Венсан. Вот-вот. Люди вечно не согласны друг с другом.
Альберта. Надо бы их заставить.
Я. Но если взять на себя право заставлять других людей творить добро, можно присвоить себе и право заставлять других людей творить зло.
Альберта. Да, но если их не заставлять, ничего не добьешься.
Венсан. Знаешь, кто ты? Диктатор.
Полина. Верно, верно. Она всегда хочет, чтобы я играла в ту игру, которая ей нравится.
Альберта. А тебе осточертело бы играть одной!
Полина. Тебе тоже!
Альберта. Я старше тебя!
Полина. Мне тоже скоро будет десять.
Альберта. Но я всегда буду на два года старше!
Полина разражается слезами.
— Это нечестно! — Но вдруг рыдания переходят в истерический хохот: — Так значит, ты умрешь раньше меня, и тут-то я тебя и догоню!
Альберта застывает с раскрытым ртом.
Венсан. Знаете, что, по-моему, относительно, — утруждать себя лечением людей, которые все равно рано или поздно умрут.
Я. Да, это так.
Полина. И все же лечить их надо, а то получится очень некрасиво.
Я. Несомненно! Людей надо лечить, кормить, обеспечить им приличное жилье, тогда они смогут думать о чем-нибудь другом, кроме еды и жилья.
Альберта. Так ты считаешь, что жизнь дана для того, чтобы размышлять?
Я. Вполне возможно. А ты как считаешь?
Полина. Я? Чтобы смеяться!
Я. Смеяться — значит радоваться, возносить хвалу мирозданию, говорить Богу, что жизнь не так уж плоха… Только не надо забывать, что есть люди, которым в эту самую минуту не до смеха.

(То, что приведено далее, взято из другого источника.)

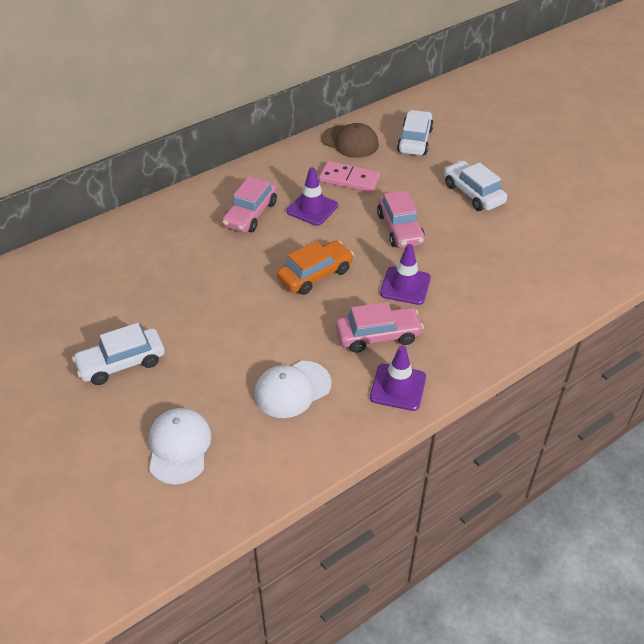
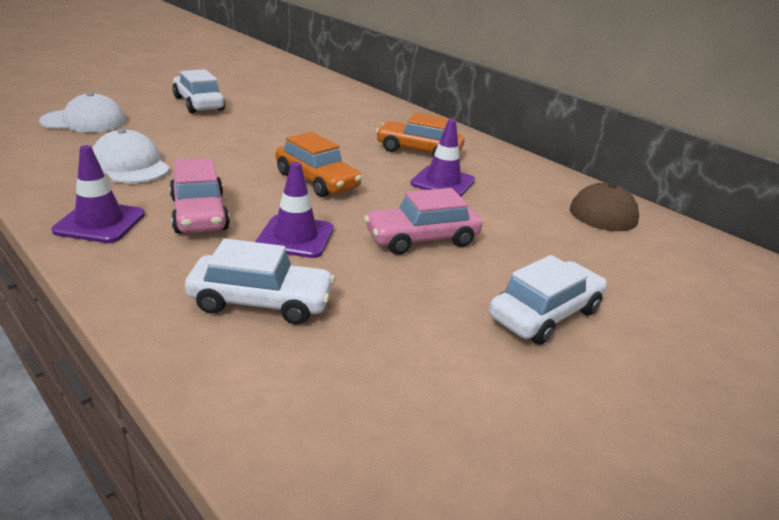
camera: 80 degrees right, 15 degrees down
(250, 214) = (418, 151): pink car -> orange car
(349, 179) = (517, 207): pink domino -> none
(414, 140) = (655, 262): white car -> white car (261, 301)

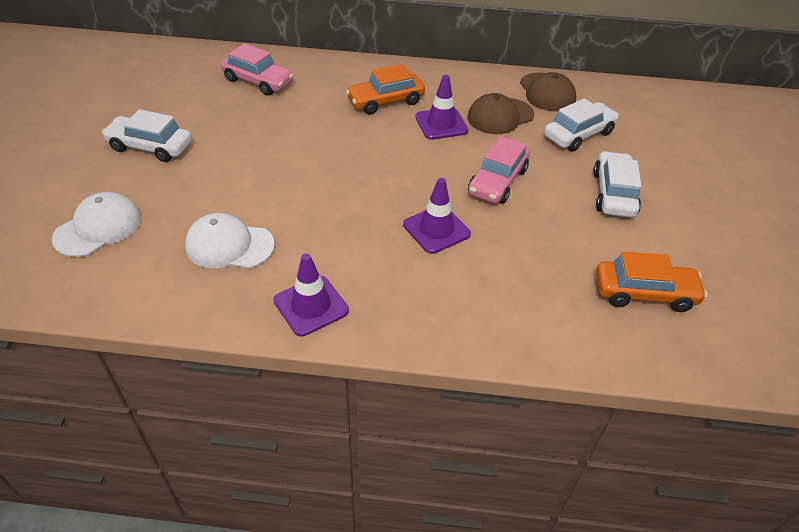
camera: 40 degrees left, 15 degrees up
(199, 214) = (355, 253): pink car -> pink car (258, 81)
(261, 301) = (493, 286): white car -> white car (578, 134)
(317, 181) = (372, 173): orange car -> orange car (644, 293)
(515, 202) = (500, 116): none -> brown cap

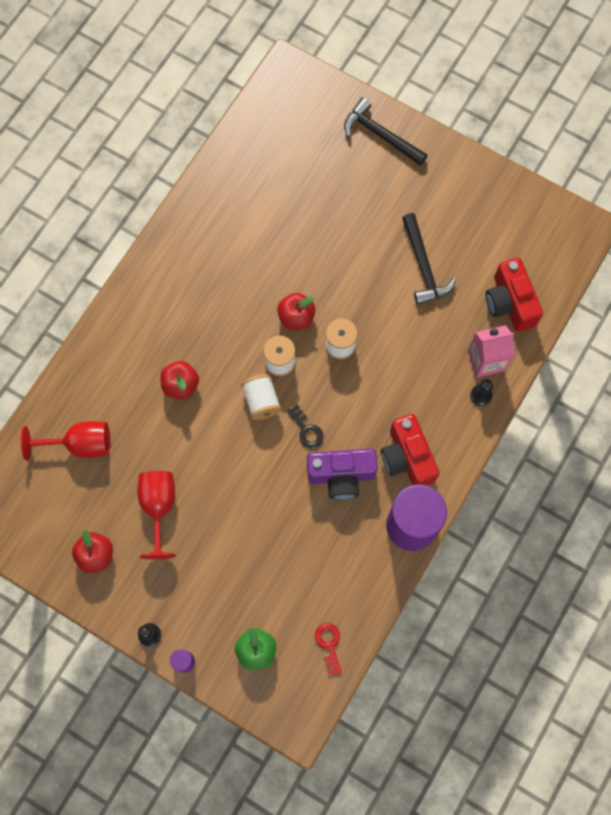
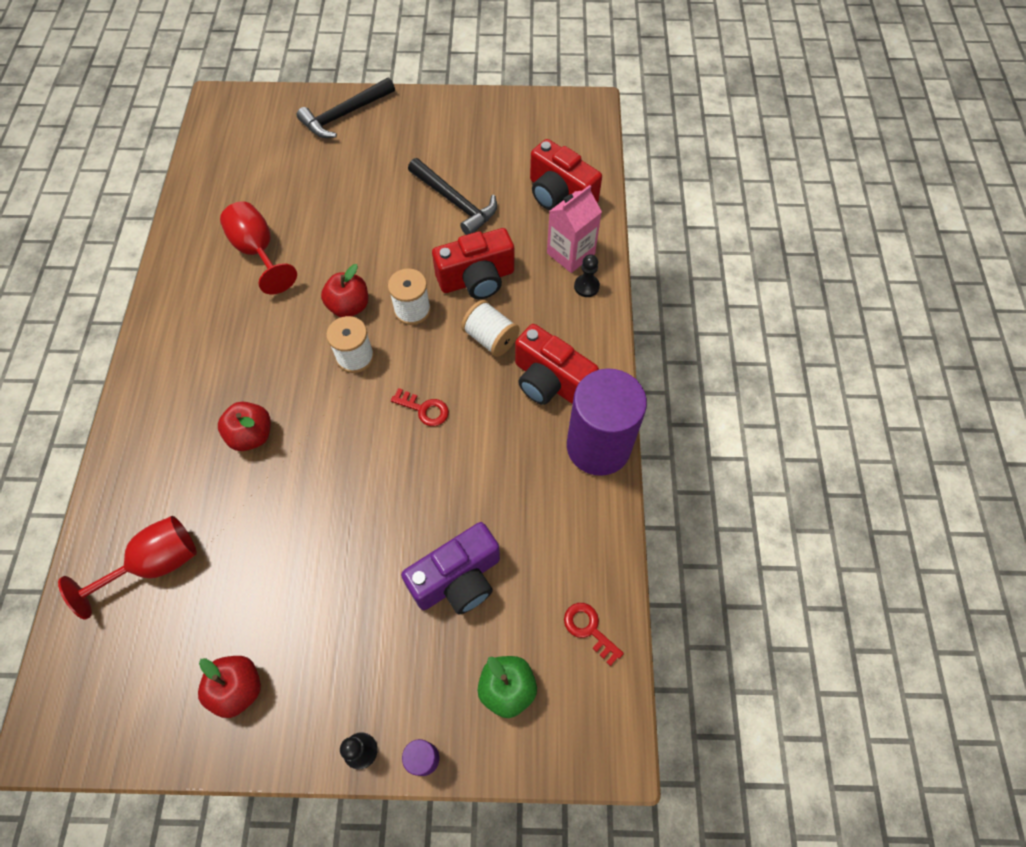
camera: 30 degrees left, 10 degrees down
(158, 507) = (293, 584): red goblet -> red goblet (258, 251)
(262, 401) = (356, 405): white spool -> white spool (490, 338)
(306, 430) = (424, 409): black key -> red key
(341, 476) = (490, 436): purple camera -> purple camera (458, 579)
(380, 135) = (344, 115): black hammer -> black hammer turned 45 degrees counterclockwise
(402, 344) = (477, 279): none -> red camera

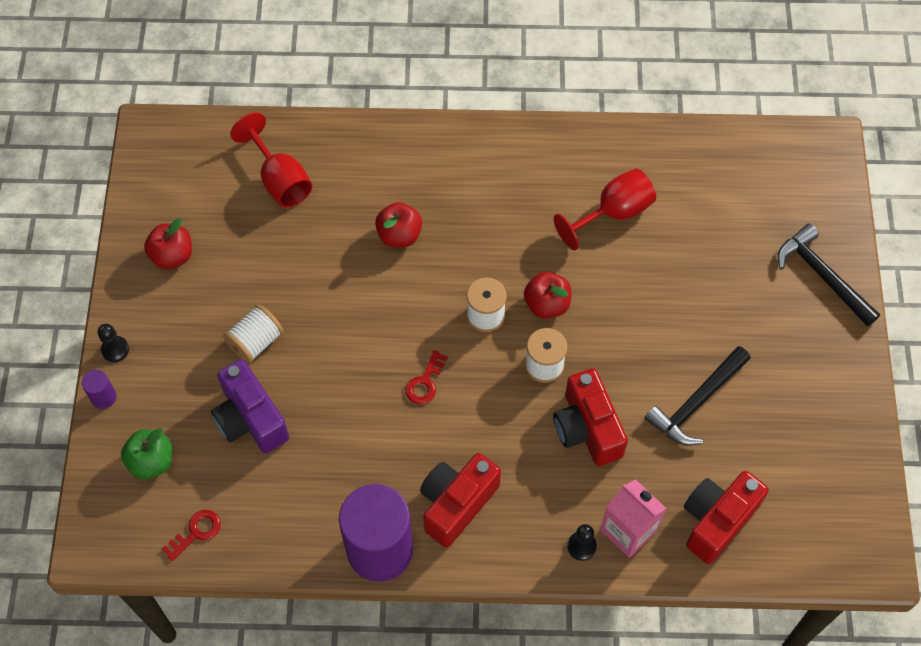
camera: 90 degrees right, 0 degrees up
(490, 338) = (510, 443): white spool -> white spool (256, 342)

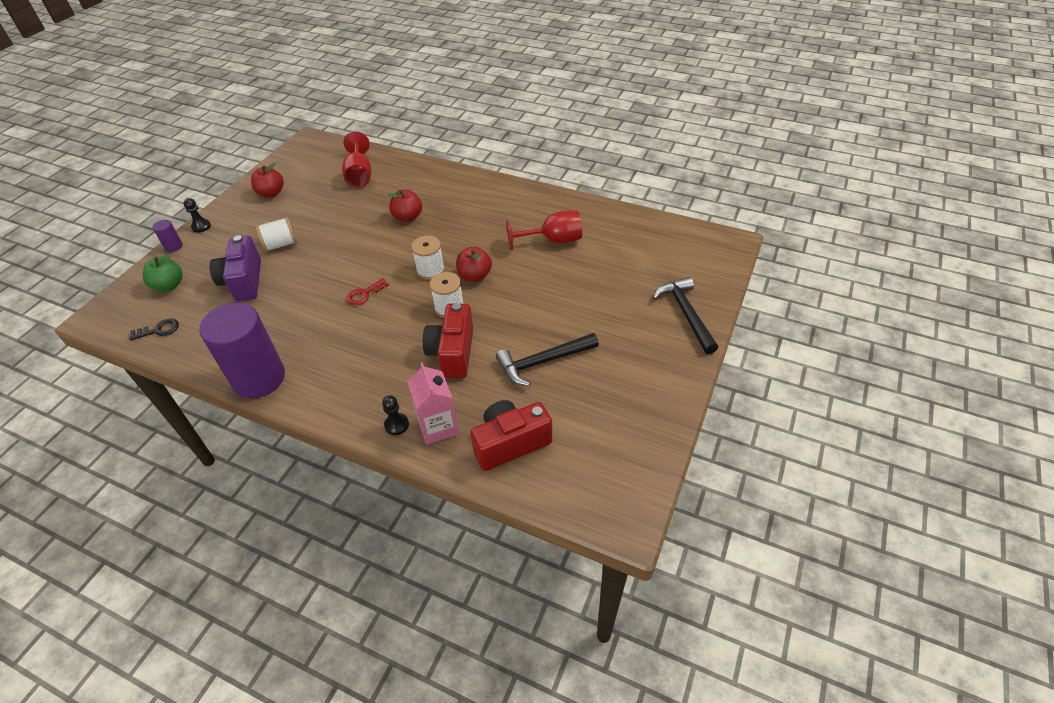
camera: 25 degrees right, 15 degrees down
(196, 532) = (159, 330): red key -> black key
(456, 504) = (330, 368): red camera -> none

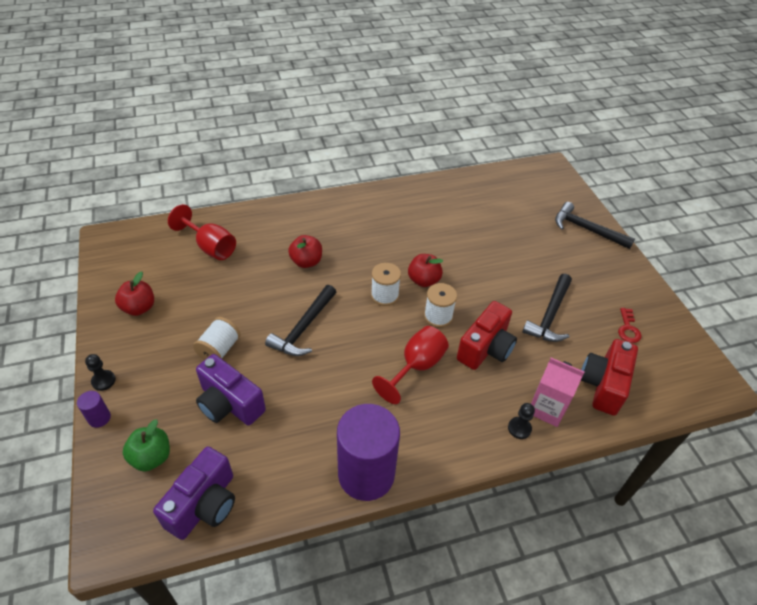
camera: 45 degrees left, 0 degrees up
(159, 330) = (204, 504): black key -> purple camera
(346, 261) = (303, 328): none -> black hammer
(364, 294) = (358, 346): red key -> red key (628, 328)
(453, 353) = (485, 348): red camera -> red camera turned 105 degrees counterclockwise
(553, 240) = (443, 222): red goblet -> red goblet (416, 366)

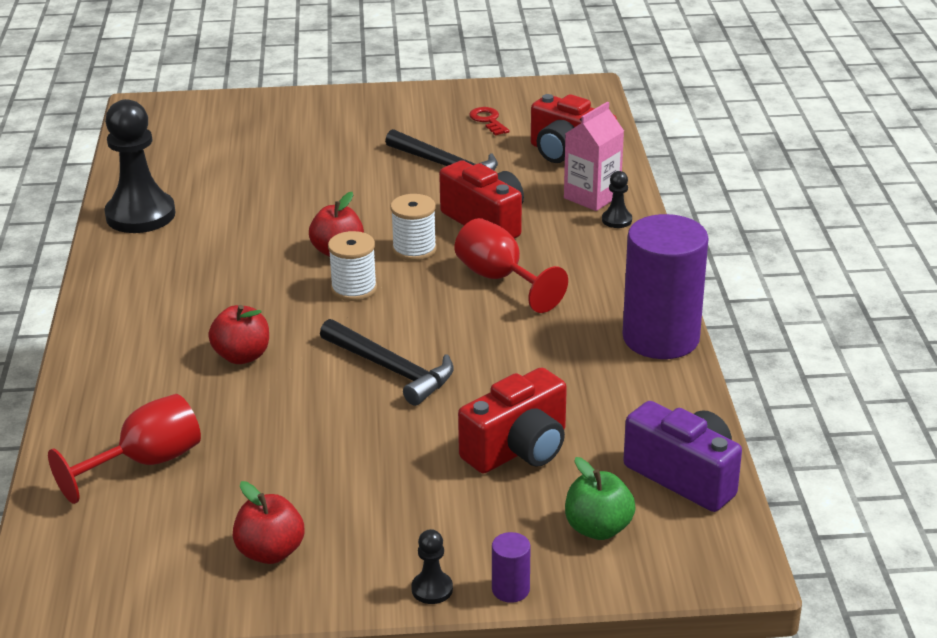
camera: 75 degrees left, 15 degrees down
(219, 349) = (406, 457): white spool -> none
(229, 404) = (518, 449): purple camera -> red camera
(433, 193) = (140, 215): none -> black pawn
(586, 229) = (298, 109): black hammer -> none
(628, 328) = (488, 120): red key -> red key turned 135 degrees counterclockwise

Венсан. Значит, смех — это тоже относительно?
Я. Вот именно.
Альберта. А быть христианином — это не относительно?
Я. Относительно, с точки зрения того, что мы пытаемся делать. Не относительно в целом… то есть по отношению к Богу (
Альберта. Не думаю, чтобы наши знакомые захотели стать христианами на наш манер.
Полина. Почему?
Альберта. Уж очень мы неорганизованные.
Я. Но христианин вовсе не обязан быть организованным.